Set problem 1:
In the post about the office's no-work day, why did the boss take the network down?
Set problem 2:
Echo the post about the office's no-work day word for word, beginning at the words "Yesterday was declared" and stopping after "at least weekly.".

Those of us on the Workplace Management Team (how has it come to be that I am on such a team? MADNESS I TELL YOU) decided that the engineers, who have been in heads-down programming mode as we blast merrily by ALL of our projected ship dates - not by days but by months, mind you - are on the edge of burnout and therefore needed a day of blowing off steam.

Yesterday was declared the official fuck off and do no work day, and let me tell you, it was a fine, fine day and I highly recommend all offices consider adopting this sort of thing at least weekly.

My boss took the network down so geeks couldn't surreptitiously hunker down and code. Our chef made bagged lunches so people could either stay or take their food and go home. There was an enormous bowl of M&Ms, from which I partook most heartily. I brought in my Eddie Izzard DVD and I am here to say the only thing better than laughing at Eddie Izzard with one person is laughing with a whole room of people.

I tried to play Super Mario Cart but apparently my ability to suck at video games knows no limit.

Data excerpts
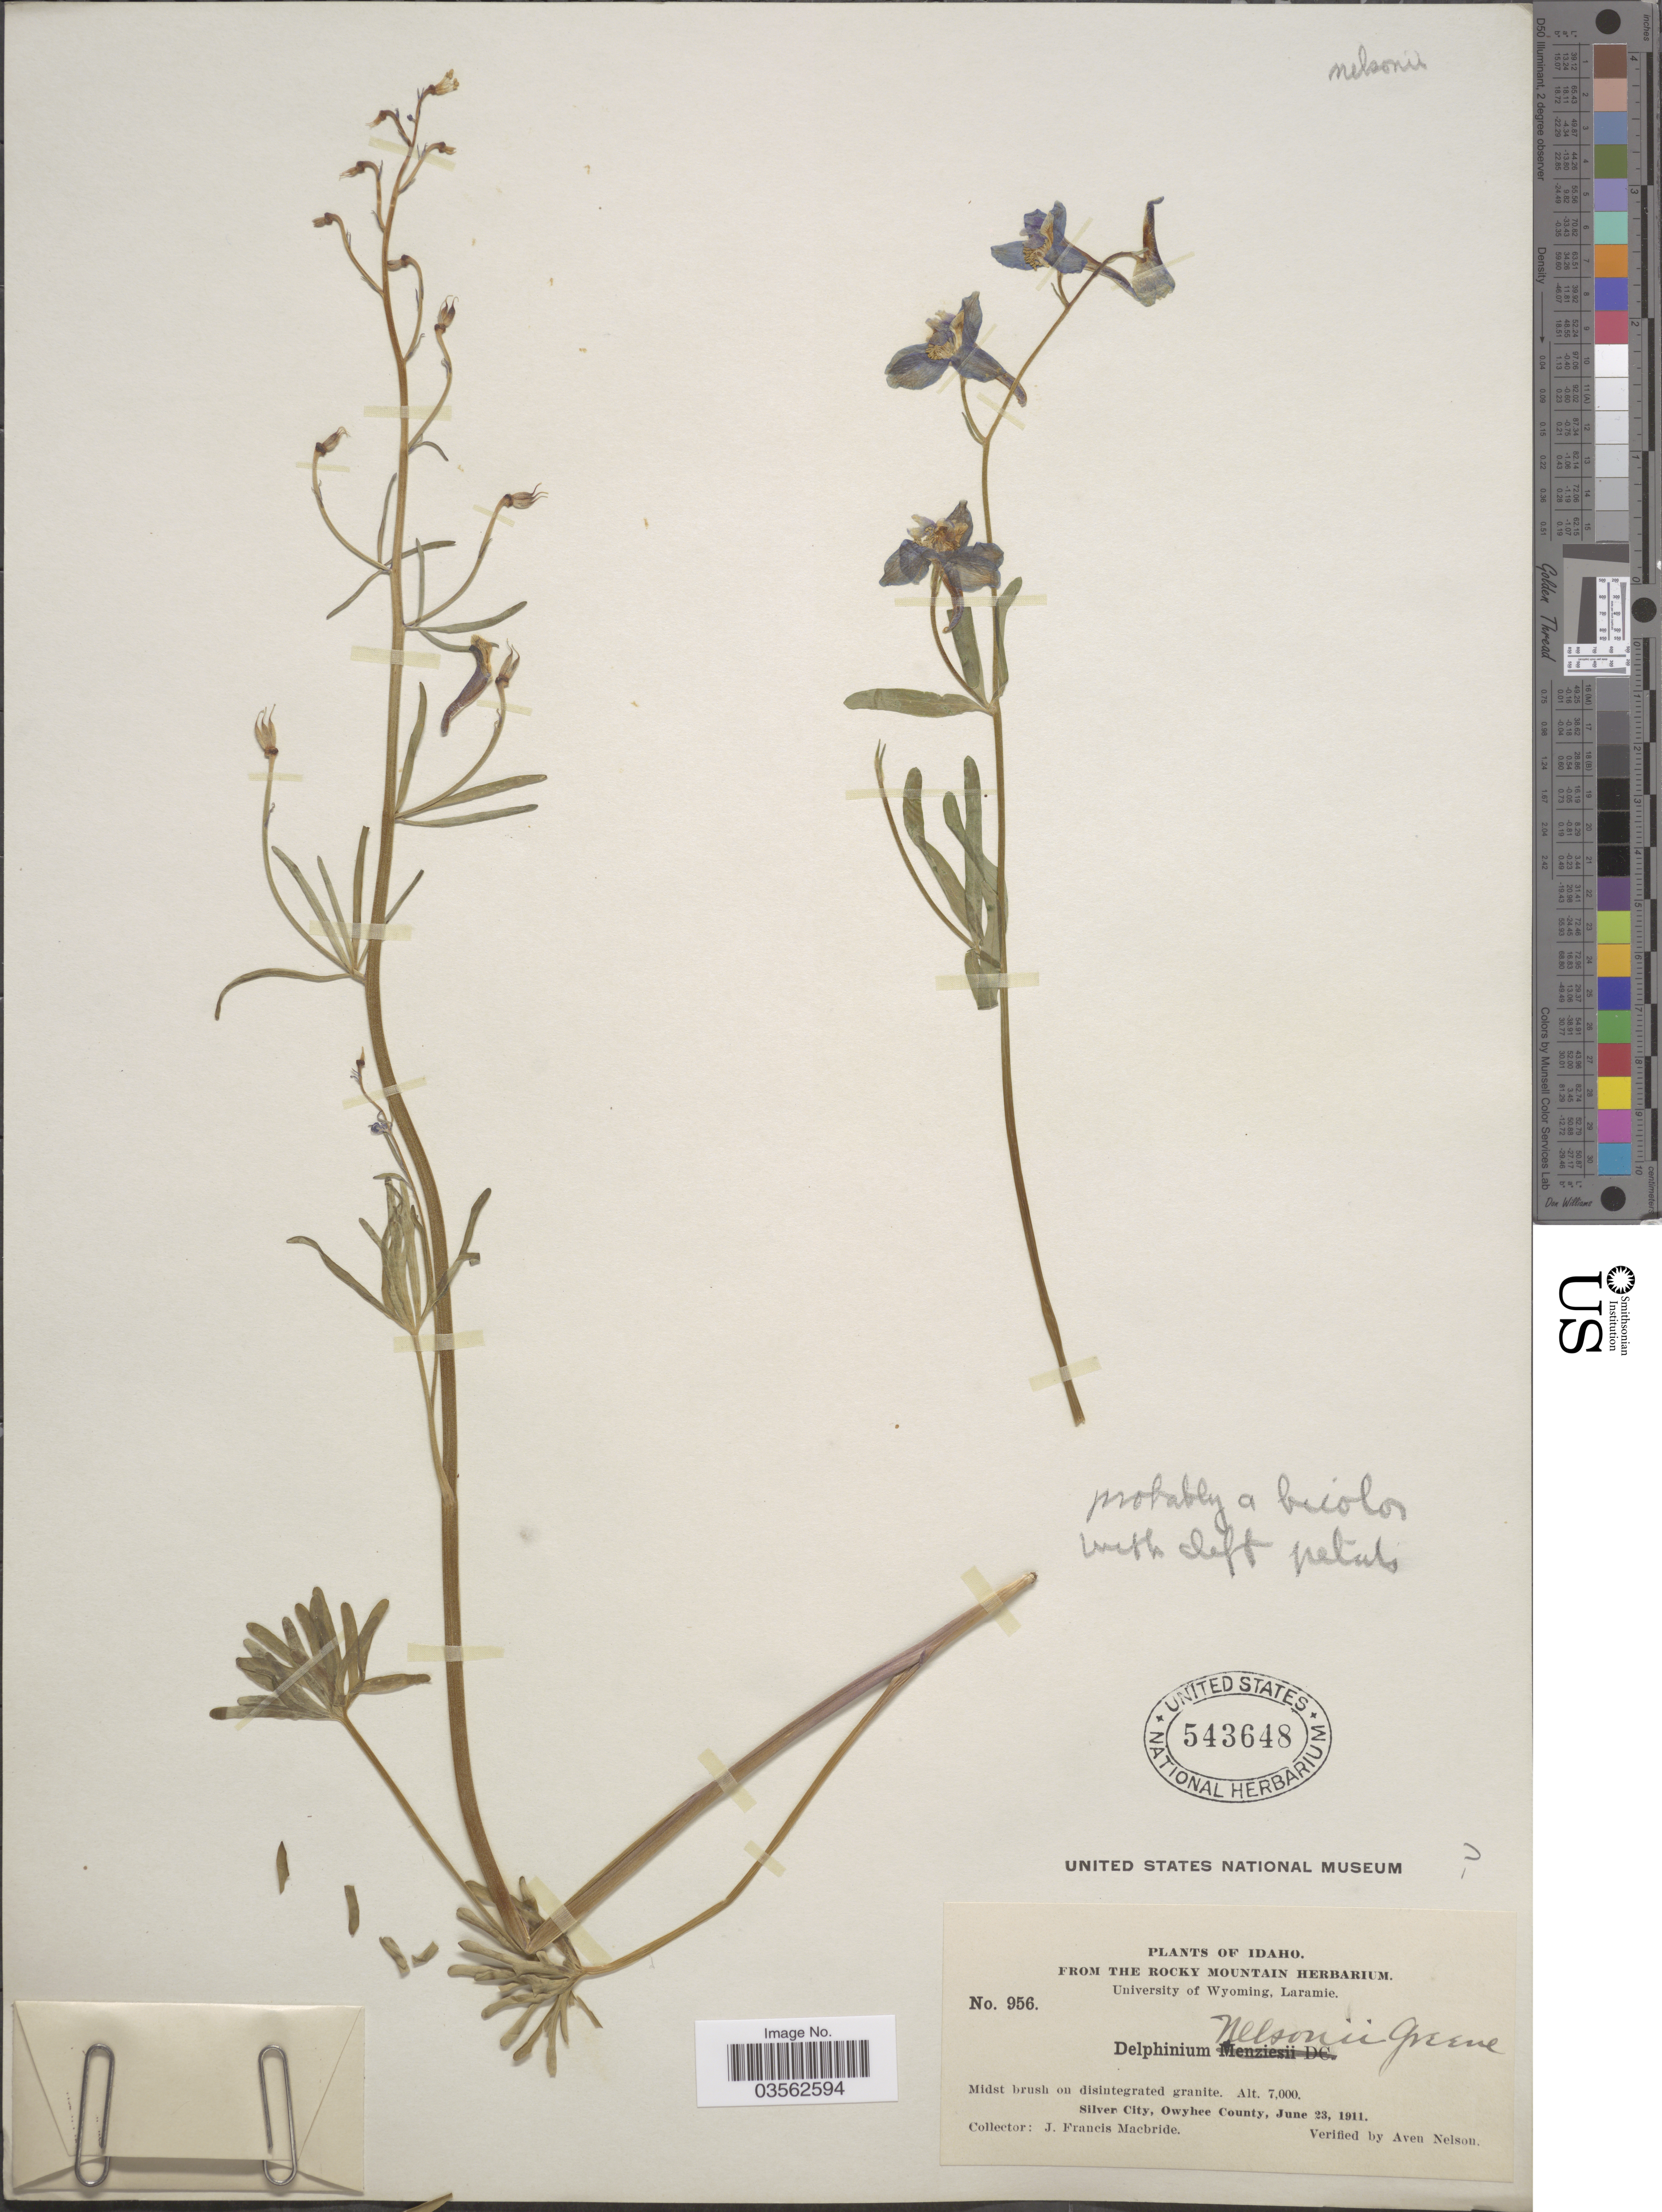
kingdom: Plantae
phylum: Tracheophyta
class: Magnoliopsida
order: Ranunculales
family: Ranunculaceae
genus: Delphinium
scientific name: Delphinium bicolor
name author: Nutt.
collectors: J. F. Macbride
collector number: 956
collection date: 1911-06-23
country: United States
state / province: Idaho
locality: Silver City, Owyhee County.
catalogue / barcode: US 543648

Problem solution 1:
So the engineers couldn't secretly hunker down and code.

Problem solution 2:
Yesterday was declared the official fuck off and do no work day, and let me tell you, it was a fine, fine day and I highly recommend all offices consider adopting this sort of thing at least weekly.